写真両手を上げて喜ぶ久保投手のもとに駆け寄る佐賀北の選手たち

 「満塁ホームラン、出ないかな」。そんな突拍子もない百崎監督の期待が現実になってしまう。佐賀北の勢いは恐ろしく、痛快だ。

 3点を追う8回1死満塁。その3球目だった。甘く入ったスライダーを副島は逃さない。94年、県内のライバルである佐賀商が決勝で放ったグランドスラムと同じ左翼へ打球は消えた。

 7回まで、わずか1安打。外角スライダーに手が出て、10三振を奪われていた。甲子園で無失点を続けていた久保も7回、2点を失う。4点差で、攻撃は残り2回。劣勢は否めない。

 それでも、選手たちはあきらめていなかった。「1点ずつかえしていこう」。1死から久保が三遊間を破る。代打・新川が続き、辻、井手の連続四球でまず1点。副島は「みんながつくってくれたチャンス。つなぐことだけ考えていた」。

 前の打席まで2三振。内角球を見せられた後、苦しんだスライダーにヤマをはった。「体を開かないようコンパクトに振る」。狙い通りだった。
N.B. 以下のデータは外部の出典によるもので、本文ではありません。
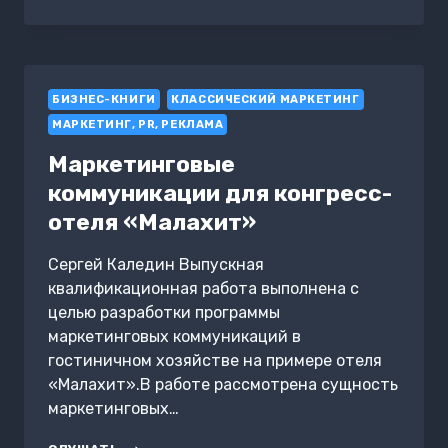
ДЛЯ
КЛИЕНТОВ:
КАК
СОЗДАТЬ
СИЛЬНЫЙ
БИЗНЕС-КНИГИ
БРЕНД
КЛАССИЧЕСКИЙ МАРКЕТИНГ
МАРКЕТИНГ, PR, РЕКЛАМА
Маркетинговые
коммуникации для конгресс-
отеля «Малахит»
Сергей Каледин Выпускная
квалификационная работа выполнена с
целью разработки программы
маркетинговых коммуникаций в
гостиничном хозяйстве на примере отеля
«Малахит».В работе рассмотрена сущность
маркетинговых…
МАРКЕТИНГОВЫЕ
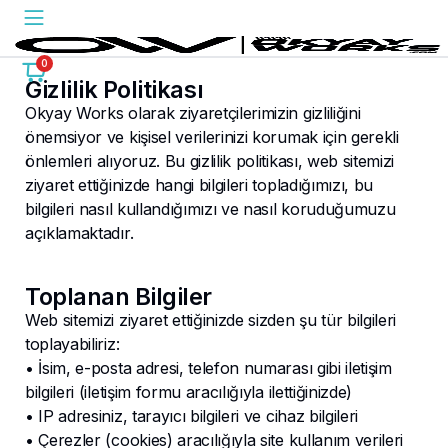
0
Gizlilik Politikası
Okyay Works olarak ziyaretçilerimizin gizliliğini
önemsiyor ve kişisel verilerinizi korumak için gerekli
önlemleri alıyoruz. Bu gizlilik politikası, web sitemizi
ziyaret ettiğinizde hangi bilgileri topladığımızı, bu
bilgileri nasıl kullandığımızı ve nasıl koruduğumuzu
açıklamaktadır.
Toplanan Bilgiler
Web sitemizi ziyaret ettiğinizde sizden şu tür bilgileri
toplayabiliriz:
• İsim, e-posta adresi, telefon numarası gibi iletişim
bilgileri (iletişim formu aracılığıyla ilettiğinizde)
• IP adresiniz, tarayıcı bilgileri ve cihaz bilgileri
• Çerezler (cookies) aracılığıyla site kullanım verileri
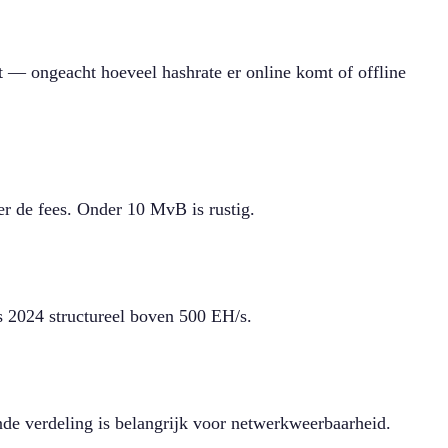
t — ongeacht hoeveel hashrate er online komt of offline
er de fees. Onder 10 MvB is rustig.
ds 2024 structureel boven 500 EH/s.
e verdeling is belangrijk voor netwerkweerbaarheid.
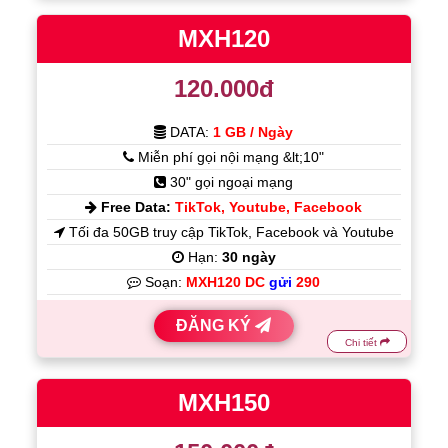
MXH120
120.000đ
DATA:
1 GB / Ngày
Miễn phí gọi nội mạng &lt;10"
30" gọi ngoại mạng
Free Data:
TikTok, Youtube, Facebook
Tối đa 50GB truy cập TikTok, Facebook và Youtube
Hạn:
30 ngày
Soạn:
MXH120 DC
gửi
290
ĐĂNG KÝ
Chi tiết
MXH150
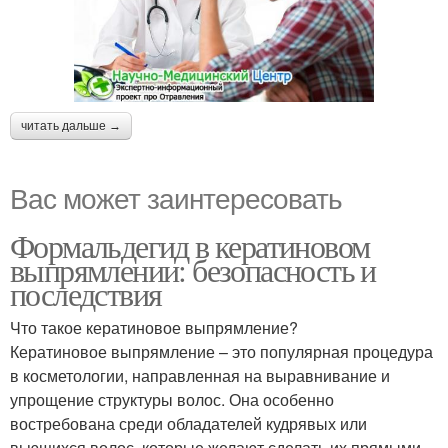
читать дальше →
Вас может заинтересовать
Формальдегид в кератиновом
выпрямлении: безопасность и
последствия
Что такое кератиновое выпрямление?
Кератиновое выпрямление – это популярная процедура
в косметологии, направленная на выравнивание и
упрощение структуры волос. Она особенно
востребована среди обладателей кудрявых или
вьющихся волос, которые желают сделать их прямыми,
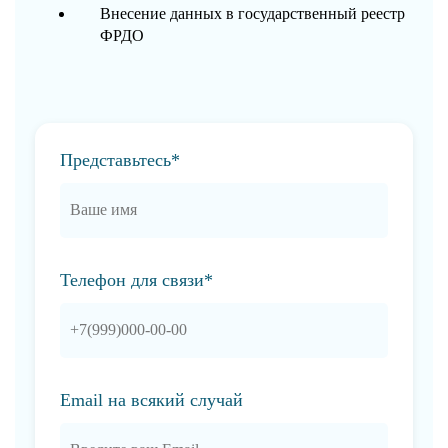
Внесение данных в государственный реестр
ФРДО
Представьтесь*
Телефон для связи*
Email на всякий случай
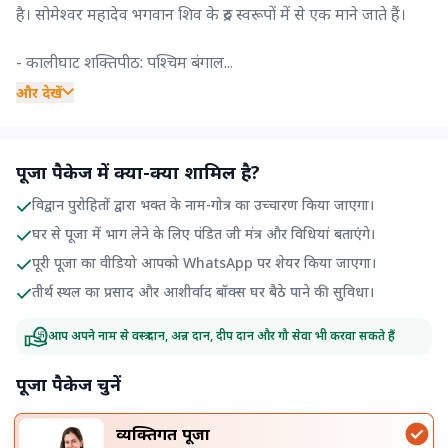
है। सोमेश्वर महादेव भगवान शिव के रुद्र स्वरूपों में से एक माने जाते हैं।
- कालीघाट शक्तिपीठ: पश्चिम बंगाल...
और देखें
पूजा पैकेज में क्या-क्या शामिल है?
विद्वान पुरोहितों द्वारा भक्त के नाम-गोत्र का उच्चारण किया जाएगा।
घर से पूजा में भाग लेने के लिए पंडित जी मंत्र और विधियां बताएंगे।
पूरी पूजा का वीडियो आपको WhatsApp पर शेयर किया जाएगा।
तीर्थ स्थल का प्रसाद और आशीर्वाद बॉक्स घर बैठे पाने की सुविधा।
आप अपने नाम से वस्त्र दान, अन्न दान, दीप दान और गौ सेवा भी करवा सकते हैं
पूजा पैकेज चुनें
व्यक्तिगत पूजा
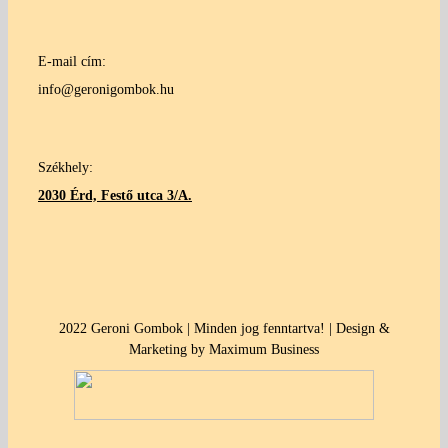
E-mail cím:
info@geronigombok.hu
Székhely:
2030 Érd, Festő utca 3/A.
2022 Geroni Gombok | Minden jog fenntartva! | Design &
Marketing by Maximum Business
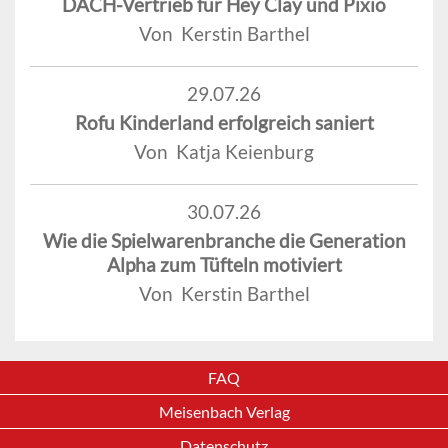
DACH-Vertrieb für Hey Clay und Pixio
Von Kerstin Barthel
29.07.26
Rofu Kinderland erfolgreich saniert
Von Katja Keienburg
30.07.26
Wie die Spielwarenbranche die Generation
Alpha zum Tüfteln motiviert
Von Kerstin Barthel
FAQ
Meisenbach Verlag
Datenschutz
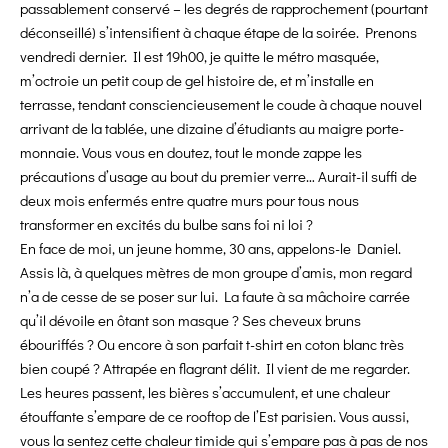
passablement conservé – les degrés de rapprochement (pourtant
déconseillé) s’intensifient à chaque étape de la soirée. Prenons
vendredi dernier. Il est 19h00, je quitte le métro masquée,
m’octroie un petit coup de gel histoire de, et m’installe en
terrasse, tendant consciencieusement le coude à chaque nouvel
arrivant de la tablée, une dizaine d’étudiants au maigre porte-
monnaie. Vous vous en doutez, tout le monde zappe les
précautions d’usage au bout du premier verre… Aurait-il suffi de
deux mois enfermés entre quatre murs pour tous nous
transformer en excités du bulbe sans foi ni loi ?
En face de moi, un jeune homme, 30 ans, appelons-le Daniel.
Assis là, à quelques mètres de mon groupe d’amis, mon regard
n’a de cesse de se poser sur lui. La faute à sa mâchoire carrée
qu’il dévoile en ôtant son masque ? Ses cheveux bruns
ébouriffés ? Ou encore à son parfait t-shirt en coton blanc très
bien coupé ? Attrapée en flagrant délit. Il vient de me regarder.
Les heures passent, les bières s’accumulent, et une chaleur
étouffante s’empare de ce rooftop de l’Est parisien. Vous aussi,
vous la sentez cette chaleur timide qui s’empare pas à pas de nos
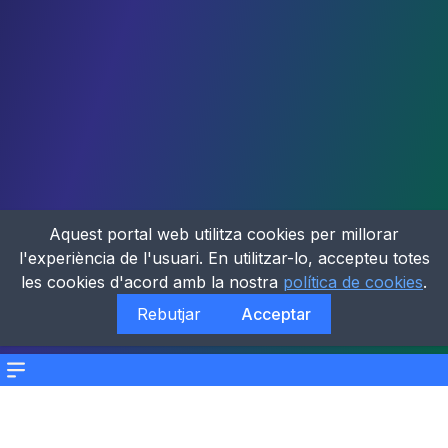
Aquest portal web utilitza cookies per millorar
l'experiència de l'usuari. En utilitzar-lo, accepteu totes
les cookies d'acord amb la nostra
política de cookies
.
Rebutjar
Acceptar
Menu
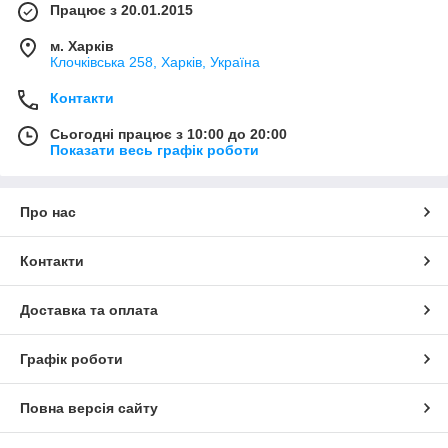
Працює з 20.01.2015
м. Харків
Клочкiвська 258, Харків, Україна
Контакти
Сьогодні працює з 10:00 до 20:00
Показати весь графік роботи
Про нас
Контакти
Доставка та оплата
Графік роботи
Повна версія сайту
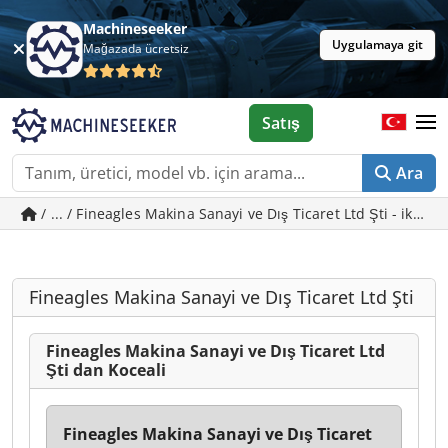
Machineseeker
Uygulamaya git
Mağazada ücretsiz
Satış
Ara
/ ... / Fineagles Makina Sanayi ve Dış Ticaret Ltd Şti - ikinci
Fineagles Makina Sanayi ve Dış Ticaret Ltd Şti
Fineagles Makina Sanayi ve Dış Ticaret Ltd
Şti dan Koceali
Fineagles Makina Sanayi ve Dış Ticaret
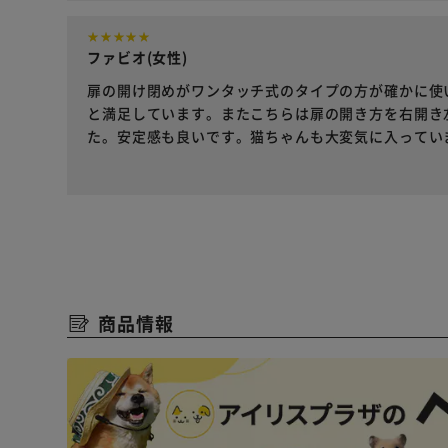
ファビオ(女性)
扉の開け閉めがワンタッチ式のタイプの方が確かに使
と満足しています。またこちらは扉の開き方を右開き
た。安定感も良いです。猫ちゃんも大変気に入ってい
商品情報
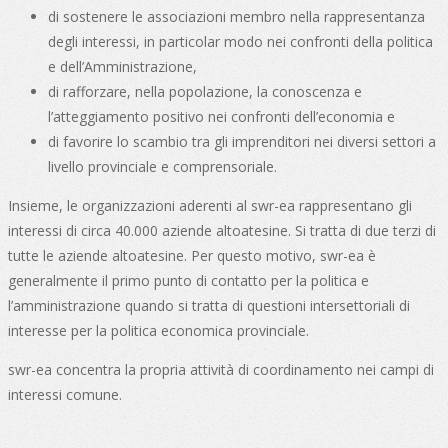
di sostenere le associazioni membro nella rappresentanza
degli interessi, in particolar modo nei confronti della politica
e dell’Amministrazione,
di rafforzare, nella popolazione, la conoscenza e
l’atteggiamento positivo nei confronti dell’economia e
di favorire lo scambio tra gli imprenditori nei diversi settori a
livello provinciale e comprensoriale.
Insieme, le organizzazioni aderenti al swr-ea rappresentano gli
interessi di circa 40.000 aziende altoatesine. Si tratta di due terzi di
tutte le aziende altoatesine. Per questo motivo, swr-ea è
generalmente il primo punto di contatto per la politica e
l’amministrazione quando si tratta di questioni intersettoriali di
interesse per la politica economica provinciale.
swr-ea concentra la propria attività di coordinamento nei campi di
interessi comune.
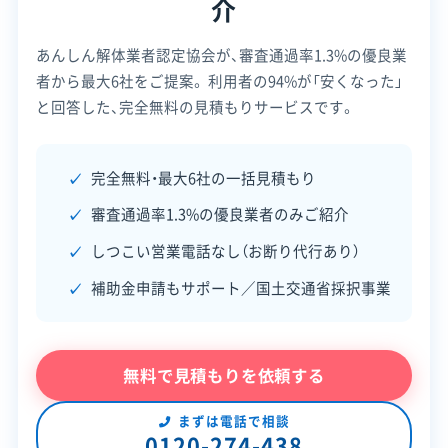
多くあります。特に老朽危険空き家除却補助金は、
介
例年8月末には事前調査の受付が締め切られます。
電話番号
0745-84-2330
あんしん解体業者認定協会が、審査通過率1.3%の優良業
次年度（令和8年度）の補助金活用を目指す場合、4月
者から最大6社をご提案。
利用者の94%が「安くなった」
営業時間
9:00～17:00
の公募開始と同時に申請できるよう、冬の間に業者
と回答した、完全無料の見積もりサービスです。
営業日
月・火・水・木・金
選定や見積取得を済ませておくことが重要です。
対応エリア
奈良県、滋賀県、京都府、大阪府、
完全無料・最大6社の一括見積もり
兵庫県、和歌山県
※制度の最新情報や申請様式は、必ず自治体の公式
審査通過率1.3%の優良業者のみご紹介
サイトをご確認ください。
建物構造
木造
鉄骨造
RC造
SRC造
しつこい営業電話なし（お断り代行あり）
宇陀市の公式サイトで詳細を見る
内装解体
補助金申請もサポート／国土交通省採択事業
対応業務
産業廃棄物収集運搬業
産業廃棄物処分業
土木工事業
廃棄物処理と分別ルール
新築工事業
無料で見積もりを依頼する
公式HP
公式サイトを見る
まずは電話で相談
0120-274-438
SNS
SNSを見る
奈良県全体の方針として、廃棄物の多くを県外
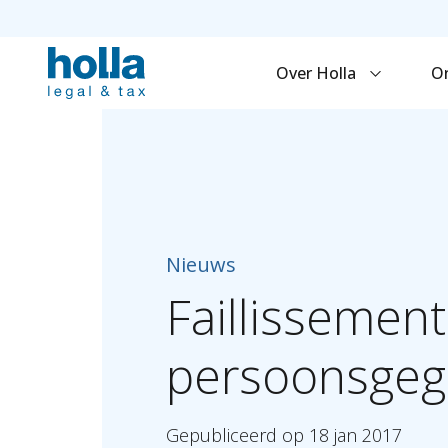
Over Holla
O
Nieuws
Faillissement
persoonsgeg
Gepubliceerd
op
18
jan
2017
 満塁本塁打での逆転劇は、堅い守備のたまものだ。5回2死一、二塁から左前安打を許しても生還を許さない。6回1死二、三塁でも、遊ゴロを落ち着いてさばいて三塁走者を挟殺した。内外野が大胆にポジションを変え、冷静に送球した。

 あのときの佐賀商と同じ、開幕戦からはじまった佐賀北旋風。延長再試合、延長サヨナラ勝ち……。ひと夏で、様々なドラマを経験し、劇的なアーチで頂点にたどり着いた。「信じられない」と苦笑する百崎監督のそばで、選手たちは屈託なく笑っていた。